Saudi Arabia oil attack: The impact on oil prices
What the fallout from the Saudi Arabia drone attack might be, and what could happen next
In the early hours of a Saturday morning in September, a drone attack struck the heart of Saudi Arabia’s oil infrastructure. The attack has disrupted the daily production of an estimated five million barrels of oil — to put that in context, that’s more than half of the kingdom’s entire output, and 5% of global output.
Since the Saudi Arabia oil attack, questions have been raised about who was responsible. The strikes also caused alarm on the markets, not least because of how sophisticated they were. Although Iran-backed Houthi rebels fighting a Saudi-led coalition in nearby Yemen have said they were to blame, the United States has accused Iran of being the mastermind behind the “act of war.”
Given the sheer volume of the output affected — and the significant damage inflicted on two major facilities in Saudi Arabia — an oil price jump was inevitable. Here, we’ll examine the latest oil price news, what the fallout from the Saudi Arabia drone attack might be, and what could happen next.
The extent of the oil price rise
The Saudi Arabia oil attack took place on Saturday, September 15— and by the Monday, investors were digesting news of what had happened. For a time, Brent crude oil futures had leapt by about 20% — an increase of approximately $11 per barrel. The oil price rise was limited to 10%, a premium of $6, later that day.
In the immediate aftermath of the incident on Sunday, Donald Trump had proposed that supplies from America’s emergency fuel storage, known as the Strategic Petroleum Reserve, could be released in order to calm turbulence in oil prices. It could be argued that this helped to placate the oil markets — as well as the realization that, although Saudi oil exports could be affected for many weeks, it’s unlikely to send deep shockwaves through the global economy.
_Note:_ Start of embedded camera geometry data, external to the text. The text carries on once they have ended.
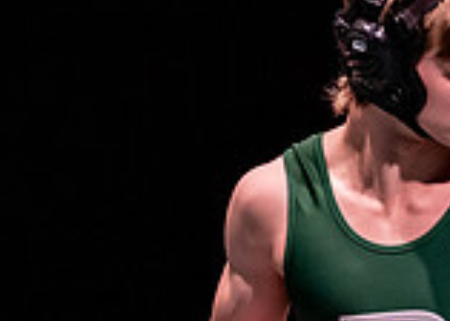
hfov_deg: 3.8
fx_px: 6694
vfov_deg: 2.7
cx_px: 539
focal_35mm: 524
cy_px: 284
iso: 2000
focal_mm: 135
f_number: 1.8
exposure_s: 1/640
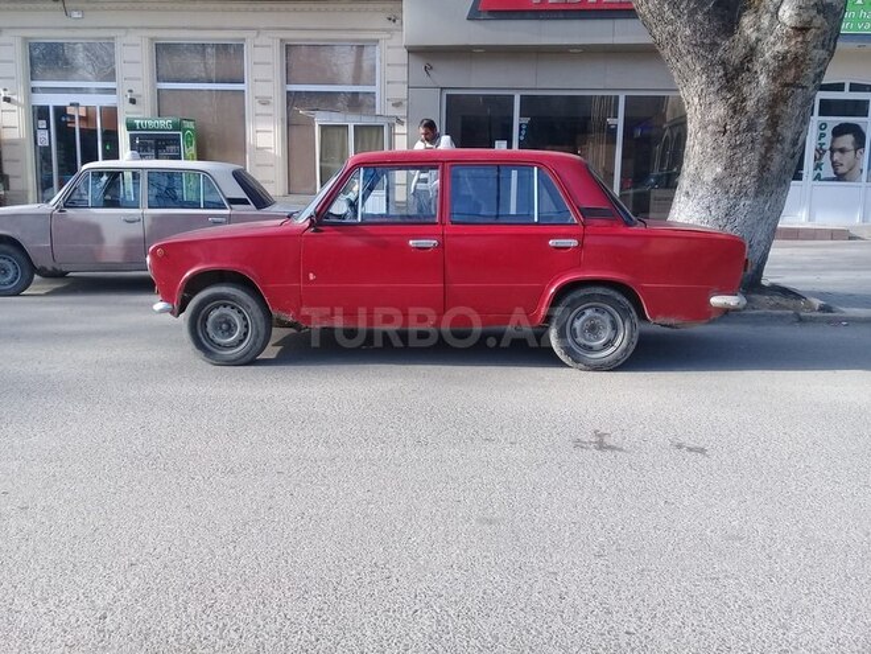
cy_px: 327
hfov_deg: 58.4
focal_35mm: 31
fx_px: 780
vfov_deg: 45.4
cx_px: 436
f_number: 2.2
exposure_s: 1/374
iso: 50
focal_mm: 3.3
When it comes to the oil prices forecast for the future, the concern doesn’t lie in what has just happened, but whether Saudi Arabia’s infrastructure — which is responsible for 1 in 10 barrels produced internationally — could be susceptible to other brazen attacks, with tensions in the Gulf showing little sign of abating. Another headache caused by the Saudi Arabia drone attack lies in how the world’s spare production capacity has taken a substantial hit, meaning that further unplanned outages could indeed cause a shortage.
How long are oil prices forecast to rise?
What lies ahead is always difficult to predict, but Saudi Arabia has wasted no time in setting out a clear schedule for when its output capacity will return to normal levels. The kingdom says supply to customers has been unaffected because it has been available to draw on reserve inventories, and lost production is set to be restored by September’s end. Riyadh also predicts that output capacity will have returned to 12 million barrels a day by the end of November. By Tuesday, September 17 — just three days after the attack — Saudi officials said one of the processing plants affected had already restored 50% of production.
Another substantial oil price rise will follow if Saudi Arabia’s infrastructure is targeted again, with energy analysts warning the kingdom has little way to absorb further shocks. Oil sectors in other parts of the region — such as Kuwait — are increasing security to the highest levels possible in the aftermath of the attack.
For now, oil prices are higher than what they were before the Saudi Arabia drone attack. That’s likely to remain the case for some time, but analysts believe that prices will begin to head back to previous levels when capacity returns.
An oil price rise for consumers?
The only remaining question is what impact — if any — will the unrest in the Gulf have on consumers who are looking to fill up their tanks with gas.
In the US, where domestic oil production has risen substantially in recent years, consumers are set to see less of an impact at the pump than they would have done previously. That said, some analysts have warned that prices in America could rise by about 25 cents per gallon in the short-term, with gas stations set to pass along any costs instead of absorbing them.